Back in 1973, Tammy Wynette sang D.I.V.O.R.C.E., such was the awfulness of saying (or singing) the word out loud. Yet the topic of terrible marriages and their fallout has provided hearty fodder for filmmakers, with films from The Philadelphia Story to A Separation taking viewers through every permutation of divorce. As with death, humour often comes to the rescue when dealing with the end of a marriage, a fact that doesn’t seem to have gone unnoticed in many of these movies.
KRAMER v. KRAMER – The greatest divorce movie of all time. Kramer v. Kramer pitched Dustin Hoffman and Meryl Streep against each other as the hip Manhattan dwellers and doting parents whose marriage crumbles. The ensuing battle for custody and Hoffman’s brilliant depiction of a hapless man learning the hard way just how much his wife did is fabulous. The film looks at the psychological damage to a woman struggling to juggle it all and the insidious ways that one partner could inflict pain on another. Yet it is the relationship between the father and son that is at the heart of this film. If you manage not to weep through Streep’s speech about her son and his cloud-filled bedroom, you are a stronger viewer than me.
THE GAY DIVORCEE – Divorce is often represented on film as a shattering and complicated event, which of course it usually is. So who better to waltz in and make the subject lighter than air than Fred Astaire and Ginger Rogers? Based on a Broadway show, this film cut some of the original Cole Porter numbers, but retained the majestic Night and Day, which sees the dancing duo tripping their way across Hollywood’s version of an English seaside hotel ballroom. The plot is silly and more complicated than a French farce; the film as frothy and delightful as Ginger’s dresses. Divorce has never looked more charming.

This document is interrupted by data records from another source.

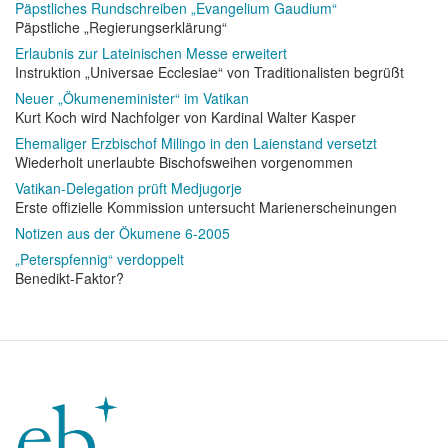
Päpstliches Rundschreiben „Evangelium Gaudium“
Päpstliche „Regierungserklärung“
Erlaubnis zur Lateinischen Messe erweitert
Instruktion „Universae Ecclesiae“ von Traditionalisten begrüßt
Neuer „Ökumeneminister“ im Vatikan
Kurt Koch wird Nachfolger von Kardinal Walter Kasper
Ehemaliger Erzbischof Milingo in den Laienstand versetzt
Wiederholt unerlaubte Bischofsweihen vorgenommen
Vatikan-Delegation prüft Medjugorje
Erste offizielle Kommission untersucht Marienerscheinungen
Notizen aus der Ökumene 6-2005
„Peterspfennig“ verdoppelt
Benedikt-Faktor?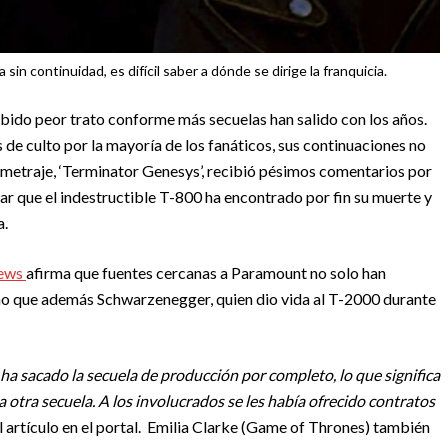
in continuidad, es difícil saber a dónde se dirige la franquicia.
cibido peor trato conforme más secuelas han salido con los años.
de culto por la mayoría de los fanáticos, sus continuaciones no
gometraje, ‘Terminator Genesys’, recibió pésimos comentarios por
icar que el indestructible T-800 ha encontrado por fin su muerte y
a.
News
afirma que fuentes cercanas a Paramount no solo han
ino que además Schwarzenegger, quien dio vida al T-2000 durante
o ha sacado la secuela de producción por completo, lo que significa
otra secuela. A los involucrados se les había ofrecido contratos
 el artículo en el portal. Emilia Clarke (Game of Thrones) también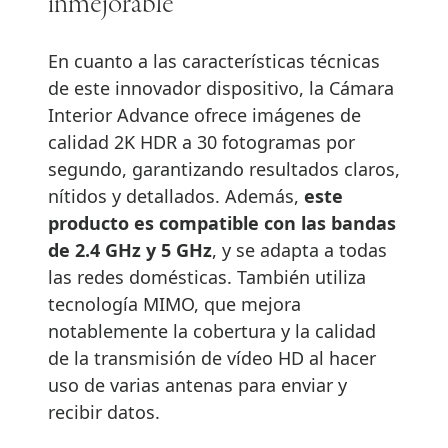
inmejorable
En cuanto a las características técnicas
de este innovador dispositivo, la Cámara
Interior Advance ofrece imágenes de
calidad 2K HDR a 30 fotogramas por
segundo, garantizando resultados claros,
nítidos y detallados. Además,
este
producto es compatible con las bandas
de 2.4 GHz y 5 GHz
, y se adapta a todas
las redes domésticas. También utiliza
tecnología MIMO, que mejora
notablemente la cobertura y la calidad
de la transmisión de vídeo HD al hacer
uso de varias antenas para enviar y
recibir datos.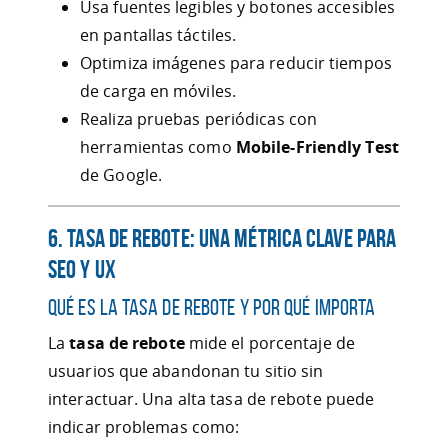
Usa fuentes legibles y botones accesibles
en pantallas táctiles.
Optimiza imágenes para reducir tiempos
de carga en móviles.
Realiza pruebas periódicas con
herramientas como
Mobile-Friendly Test
de Google.
6. Tasa de Rebote: Una Métrica Clave para
SEO y UX
Qué es la Tasa de Rebote y Por Qué Importa
La
tasa de rebote
mide el porcentaje de
usuarios que abandonan tu sitio sin
interactuar. Una alta tasa de rebote puede
indicar problemas como: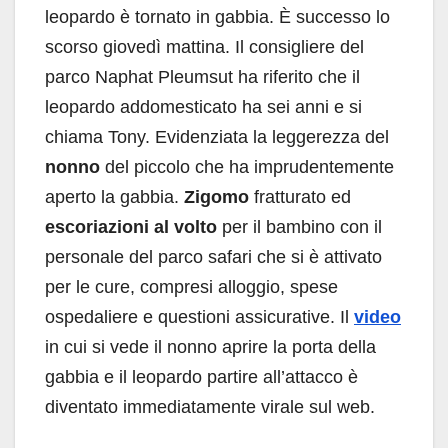
leopardo è tornato in gabbia. È successo lo
scorso giovedì mattina. Il consigliere del
parco Naphat Pleumsut ha riferito che il
leopardo addomesticato ha sei anni e si
chiama Tony. Evidenziata la leggerezza del
nonno
del piccolo che ha imprudentemente
aperto la gabbia.
Zigomo
fratturato ed
escoriazioni al volto
per il bambino con il
personale del parco safari che si è attivato
per le cure, compresi alloggio, spese
ospedaliere e questioni assicurative. Il
video
in cui si vede il nonno aprire la porta della
gabbia e il leopardo partire all’attacco è
diventato immediatamente virale sul web.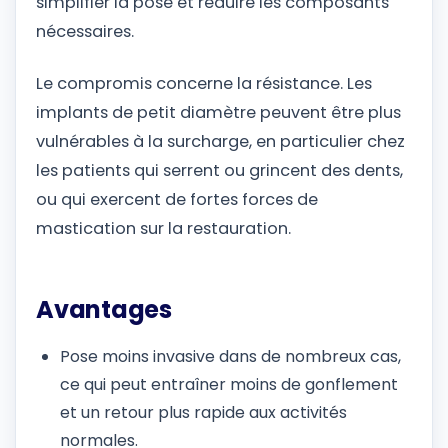
simplifier la pose et réduire les composants
nécessaires.
Le compromis concerne la résistance. Les
implants de petit diamètre peuvent être plus
vulnérables à la surcharge, en particulier chez
les patients qui serrent ou grincent des dents,
ou qui exercent de fortes forces de
mastication sur la restauration.
Avantages
Pose moins invasive dans de nombreux cas,
ce qui peut entraîner moins de gonflement
et un retour plus rapide aux activités
normales.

THE SQUID AND THE WHALE – This film brings us back to reality with a jolt. Noah Baumbach’s earlier look at the disintegration of a marriage sees Laura Linney and Jeff Daniels as a soon-to-be-separated couple. On paper, these two have everything: great Brooklyn townhouse, interesting intellectual careers, precocious kids, cute cat…yet as things fall apart the dysfunctionality and discord rise to a crescendo. Baumbach views the collapse through the eyes of the older son, Walt (Jesse Eisenberg) and hones in on the younger son Frank’s coping mechanisms or lack thereof (a lovely performance by Owen Kline). As Bernard, Daniels brings his usual warmth to this completely oblivious and utterly pretentious character while Linney is as sharp as a razor. Unsentimental and unflinching, this is one of the most insightful films about marriage, only to be surpassed by Baumbach himself with Marriage Story.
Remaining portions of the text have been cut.